Can you copy every line of the material below character for character, leaving out the pictures?

## Records shown
[start]

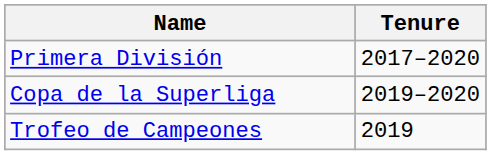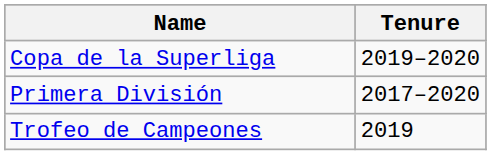rows swapped: Primera División <-> Copa de la Superliga
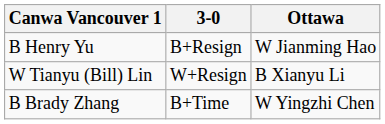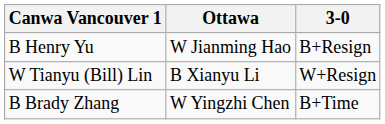columns swapped: 3-0 <-> Ottawa
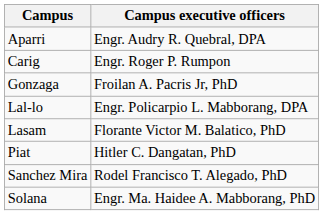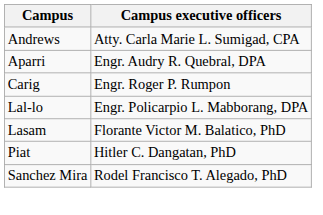+ row: Andrews | Atty. Carla Marie L. Sumigad, CPA
- row: Gonzaga | Froilan A. Pacris Jr, PhD
- row: Solana | Engr. Ma. Haidee A. Mabborang, PhD
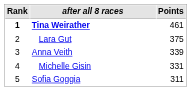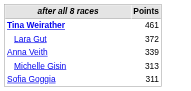- column: Rank | 1 | 2 | 3 | 4 | 5
Lara Gut | Points: 375 -> 372
Michelle Gisin | Points: 331 -> 313
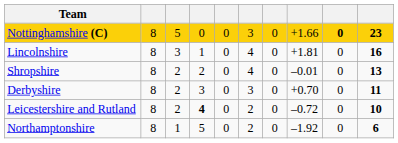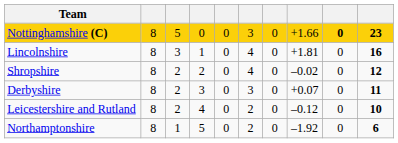Shropshire | column 8: –0.01 -> –0.02
Shropshire | column 10: 13 -> 12
Derbyshire | column 8: +0.70 -> +0.07
Leicestershire and Rutland | column 4: bold -> normal
Leicestershire and Rutland | column 8: –0.72 -> –0.12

[end]

## Solution
rows swapped: Primera División <-> Copa de la Superliga
columns swapped: 3-0 <-> Ottawa
+ row: Andrews | Atty. Carla Marie L. Sumigad, CPA
- row: Gonzaga | Froilan A. Pacris Jr, PhD
- row: Solana | Engr. Ma. Haidee A. Mabborang, PhD
- column: Rank | 1 | 2 | 3 | 4 | 5
Lara Gut | Points: 375 -> 372
Michelle Gisin | Points: 331 -> 313
Shropshire | column 8: –0.01 -> –0.02
Shropshire | column 10: 13 -> 12
Derbyshire | column 8: +0.70 -> +0.07
Leicestershire and Rutland | column 4: bold -> normal
Leicestershire and Rutland | column 8: –0.72 -> –0.12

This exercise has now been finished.